Pada waktu itu mereka hanya dapat berdiam diri saja, karena jumlah mereka belum
banyak dan tidak semua tamatan Sekolah Raja yang berfikiran maju demikian.
Banyak juga di antaranya yang betul-betul bekerja dengan Belanda dan tidak mau
ikut dengan perjuangan bangsanya.
Tujuan
Belanda pada mulanya mendirikan sekolah hanyalah untuk memantapkan administrasi
pemerintahan yang memerlukan tenaga terdidik. Kepada mereka juga diharapkan
untuk menjadi golongan yang akan muncul menentang adat Minangkabau dan kekuatan
golongan agama Islam dalam masyarakat Sumatera Barat yang telah merupakan suatu
kekuatan yang menghalangi maksud Belanda menanamkan kekuasaan.

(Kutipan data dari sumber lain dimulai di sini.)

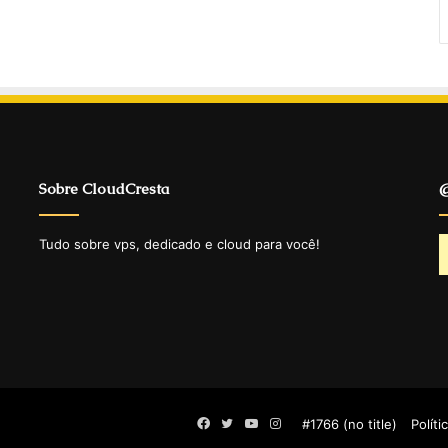
Sobre CloudCresta
@
Tudo sobre vps, dedicado e cloud para você!
Facebook
Twitter
YouTube
Instagram
#1766 (no title)
Políti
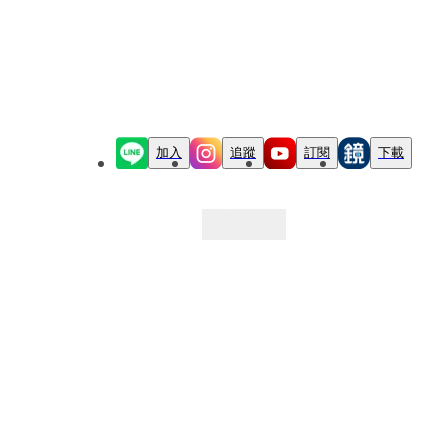
加入
追蹤
訂閱
下載
最新文章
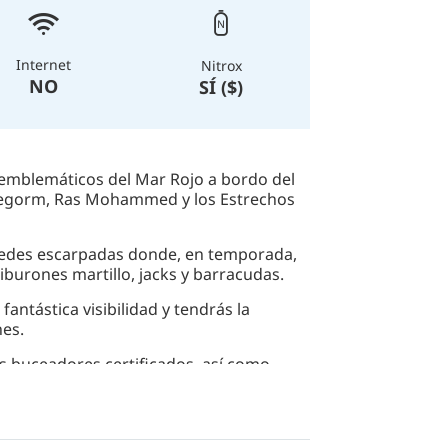
Internet
Nitrox
NO
SÍ ($)
 emblemáticos del Mar Rojo a bordo del
tlegorm, Ras Mohammed y los Estrechos
redes escarpadas donde, en temporada,
iburones martillo, jacks y barracudas.
antástica visibilidad y tendrás la
nes.
os buceadores certificados, así como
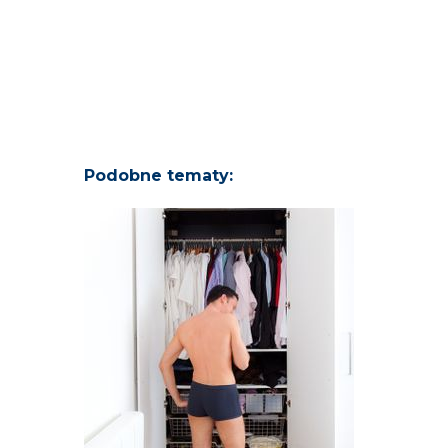
Podobne tematy:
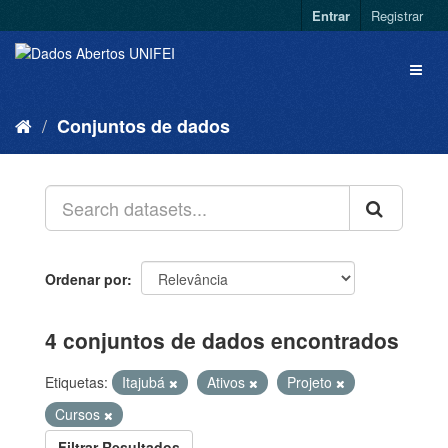
Entrar
Registrar
Conjuntos de dados
Ordenar por
4 conjuntos de dados encontrados
Etiquetas:
Itajubá
Ativos
Projeto
Cursos
Filtrar Resultados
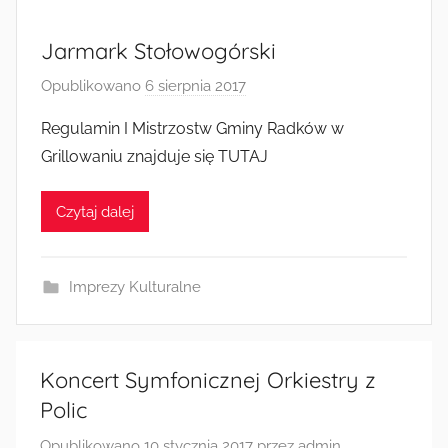
Jarmark Stołowogórski
Opublikowano
6 sierpnia 2017
p
r
Regulamin I Mistrzostw Gminy Radków w
z
Grillowaniu znajduje się TUTAJ
e
z
Czytaj dalej
a
d
m
Imprezy Kulturalne
i
n
Koncert Symfonicznej Orkiestry z
Polic
Opublikowano
10 stycznia 2017
przez
admin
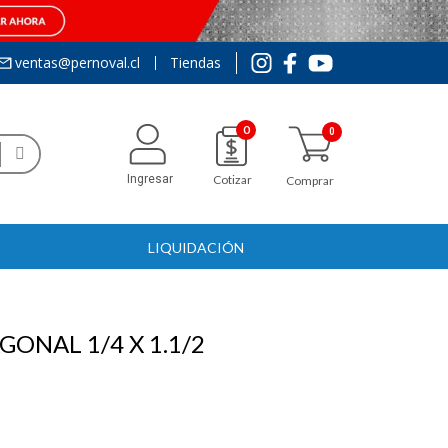
ventas@pernoval.cl
Tiendas
0
Ingresar
Cotizar
Comprar
LIQUIDACIÓN
ONAL 1/4 X 1.1/2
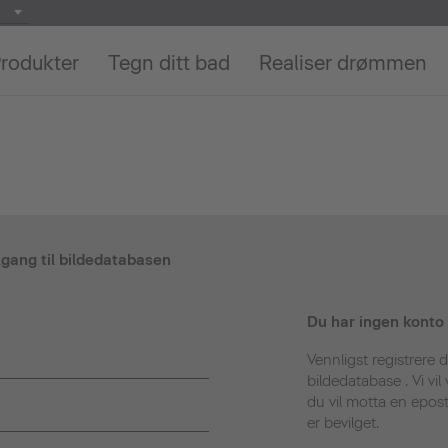
rodukter
Tegn ditt bad
Realiser drømmen
ilgang til bildedatabasen
Du har ingen konto
Vennligst registrere d
bildedatabase . Vi vi
du vil motta en epos
er bevilget.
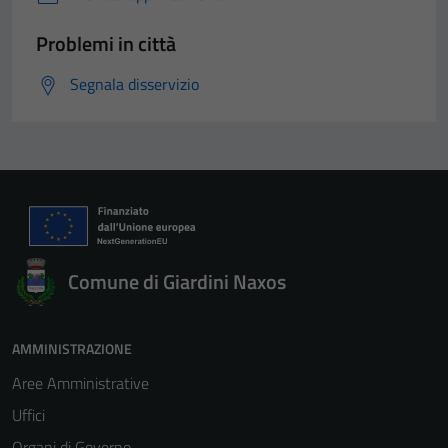
Problemi in città
Segnala disservizio
Comune di Giardini Naxos
AMMINISTRAZIONE
Aree Amministrative
Uffici
Organi di Governo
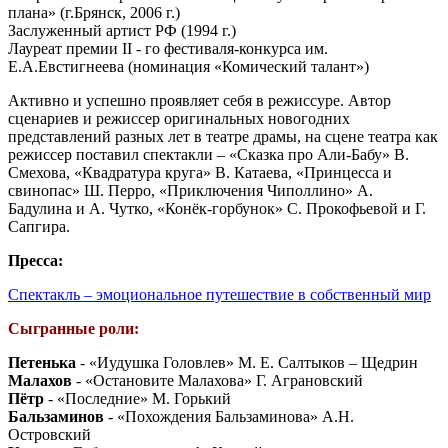
плана» (г.Брянск, 2006 г.)
Заслуженный артист РФ (1994 г.)
Лауреат премии II - го фестиваля-конкурса им.
Е.А.Евстигнеева (номинация «Комический талант»)
Активно и успешно проявляет себя в режиссуре. Автор
сценариев и режиссер оригинальных новогодних
представлений разных лет в театре драмы, на сцене театра как
режиссер поставил спектакли – «Сказка про Али-Бабу» В.
Смехова, «Квадратура круга» В. Катаева, «Принцесса и
свинопас» Ш. Перро, «Приключения Чиполлино» А.
Бадулина и А. Чутко, «Конёк-горбунок» С. Прокофьевой и Г.
Сапгира.
Пресса:
Спектакль – эмоциональное путешествие в собственный мир
Сыгранные роли:
Петенька
- «Иудушка Головлев» М. Е. Салтыков – Щедрин
Малахов
- «Остановите Малахова» Г. Аграновский
Пётр
- «Последние» М. Горький
Бальзаминов
- «Похождения Бальзаминова» А.Н.
Островский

Mereka
dipersiapkan dengan pendidikan Barat yang bertentangan dengan hidup golongan
adat dan kaum agama di Sumatera Barat. Tetapi kenyataannya, mereka mulai dapat
melihat keburukan Belanda dan kesengsaraan hidup bangsanya.
Pada
saat itu mereka terpaksa diam saja, karena mereka belum merupakan golongan yang
kuat yang dapat meruntuhkan kekuasaan Belanda yang telah tertanam kuat di
Sumatera Barat. Pada lahirnya mereka merupakan petugas pemerintah Belanda,
tetapi pada batinnya mereka merupakan embrio kekuatan baru yang pada saatnya
muncul menjadi pelopor dalam perjuangan. Pada akhir abad ke-19 sudah terlihat
munculnya embrio pelopor kemerdekaan yang berasal dari anak asuhan Belanda.